| Job item |
There is one span to output from the data below: the lines starting at the line with "Sunil V L, Ventana Micro Systems Inc." and ending at the line with "This ECR introduces". Output it exactly, ends included, nothing more.

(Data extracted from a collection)
Segment Open
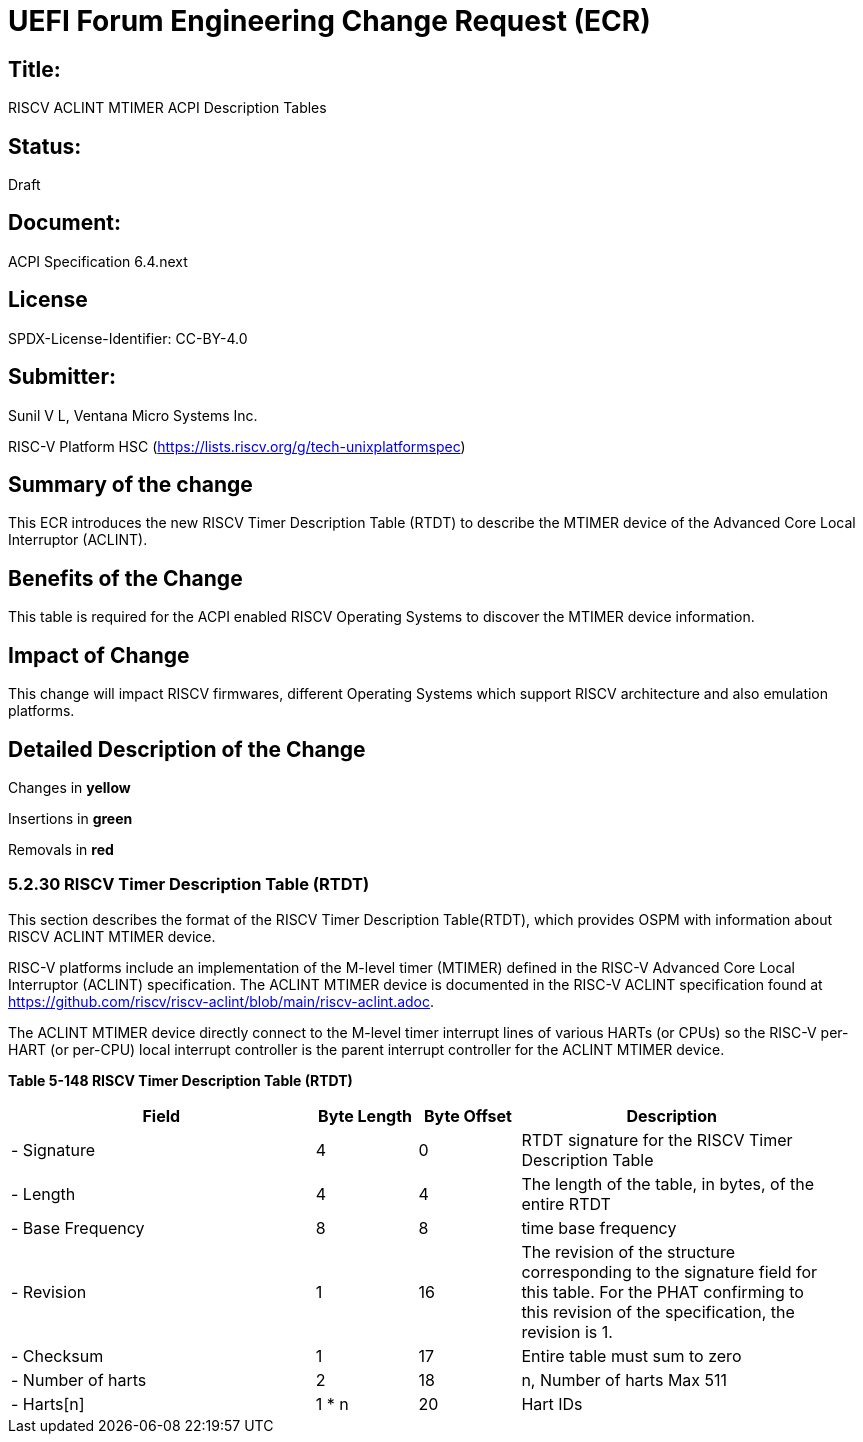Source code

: // UEFI Forum ECR Submission Template
//
// SPDX-License-Identifier: CC-BY-4.0
//

= UEFI Forum Engineering Change Request (ECR) 

:leveloffset: 1

= Title: 
RISCV ACLINT MTIMER ACPI Description Tables

= Status:
Draft

= Document: 
ACPI Specification 6.4.next

# License
SPDX-License-Identifier: CC-BY-4.0

= Submitter: 
Sunil V L, Ventana Micro Systems Inc.

RISC-V Platform HSC (https://lists.riscv.org/g/tech-unixplatformspec)

= Summary of the change
This ECR introduces the new RISCV Timer Description Table (RTDT) to describe the
MTIMER device of the Advanced Core Local Interruptor (ACLINT).

= Benefits of the Change
This table is required for the ACPI enabled RISCV Operating Systems to discover
the MTIMER device information.

= Impact of Change
This change will impact RISCV firmwares, different Operating Systems which
support RISCV architecture and also emulation platforms. 

= Detailed Description of the Change

Changes in [yellow-background]*yellow*

Insertions in [green-background]*green* 

Removals in [red-background line-through]*red*

== [green-background]*5.2.30 RISCV Timer Description Table (RTDT)*
[.green-background]
This section describes the format of the RISCV Timer Description Table(RTDT),
which provides OSPM with information about RISCV ACLINT MTIMER device.

[.green-background]
RISC-V platforms include an implementation of the M-level timer (MTIMER) defined
in the RISC-V Advanced Core Local Interruptor (ACLINT) specification. The
ACLINT MTIMER device is documented in the RISC-V ACLINT specification found
at https://github.com/riscv/riscv-aclint/blob/main/riscv-aclint.adoc.

[.green-background]
The ACLINT MTIMER device directly connect to the M-level timer interrupt
lines of various HARTs (or CPUs) so the RISC-V per-HART (or per-CPU) local
interrupt controller is the parent interrupt controller for the ACLINT
MTIMER device.

[.green-background]
[.text-center]
*Table 5-148 RISCV Timer Description Table (RTDT)*
[.green-background]
[cols="3,1,1,3", width=95%, align="center", options="header"]
|===
|Field             | Byte Length | Byte Offset | Description
|- Signature       | 4           | 0           | RTDT signature for the RISCV Timer Description Table
|- Length          | 4           | 4           | The length of the table, in bytes, of the entire RTDT
|- Base Frequency  | 8           | 8           | time base frequency
|- Revision        | 1           | 16          | The revision of the structure corresponding to the signature
                                                 field for this table. For the PHAT confirming to this 
                                                 revision of the specification, the revision is 1.
|- Checksum        | 1           | 17          | Entire table must sum to zero
|- Number of harts | 2           | 18          | n, Number of harts Max 511
|- Harts[n]        | 1 * n       | 20          | Hart IDs
|===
Segment Closed
| Output for this exercise |
Sunil V L, Ventana Micro Systems Inc.

RISC-V Platform HSC (https://lists.riscv.org/g/tech-unixplatformspec)

= Summary of the change
This ECR introduces the new RISCV Timer Description Table (RTDT) to describe the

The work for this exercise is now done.